Note: Today we would find 8-year old Hilda’s characterization of Native Americans problematic. Rather than censor her work, I am choosing to present it in full with the understanding that she is reminding herself of the facts as they were presented to her by her teachers and the adults around her. When she offers an interpretation, she does so based on the experience of a child her age.
From 8-year old Hilda’s diary:
Tomorrow is the last day of school and Miss Cashen is taking us to see the Mission Dolores here in San Francisco, so today she read us all about it…
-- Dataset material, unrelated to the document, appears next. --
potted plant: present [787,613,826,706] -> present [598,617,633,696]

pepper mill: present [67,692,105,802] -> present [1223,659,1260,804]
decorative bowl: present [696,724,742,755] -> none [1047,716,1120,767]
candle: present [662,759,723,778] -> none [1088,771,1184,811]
A long time ago California belonged to Spain but besides the Spanish people here, there were a lot of Indians. The Indians lived in tents that they called “Wigwams” and they didn’t keep them very clean but I guess it was pretty hard to because the floors were the ground and they ran in and out all day from hunting and working in the fields. Then Spain sent over the “Spanish Fathers” from the church to help them. They were very good men who came to teach the Indians about God and Jesus Christ and how to make bricks and learn to weave cloth and how to wash themselves. The Indians were very lazy except when they were having a war. They loved war. They were always having a war with a different Indian tribe. Then they would paint their faces with designs and stick feathers in their hair and put animal horns on their heads too, and they had war dances and they fought with bows and arrows and spears. The Indian women worked very hard and their husbands weren’t at all polite to them. None of the Indians had pretty table manners. They cooked everything all mixed up in a pot that hung over a fire and at dinner time all the Indians sat around it and just pulled out the food with their hands.
When I told Grandfather that, he said “Maybe Liebchen, they had finger bowls with pansies floating in them.” I know that he was just teasing me, but anyhow…
The Indians learned a lot from the Fathers. After they learned to make bricks, the Fathers taught them to make the California Missions. There are twenty-one Missions altogether and each is about a day’s walk on foot from the other, but I think you would have to get up very early in the morning and then maybe you would arrive at the other in time for dinner. The most beautiful Mission is called the “Mission of San Juan Capistrano.” It is in Southern California and it has such a lovely garden that every Winter the swallows from northern California, where it becomes cold and snowy, come to it to make their nests. They know that they will have a beautiful place to stay in the sunshine until it is time to go home again, and by that time their babies are old enough to fly.
The California elementary school curriculum didn’t change much throughout the 20th century. When I was in 4th grade, we learned about the missions. My mother drove us to visit many of them, and she was eager to see the swallows at San Juan Capistrano. If I recall, she was disappointed because there weren’t a lot of birds the day we visited.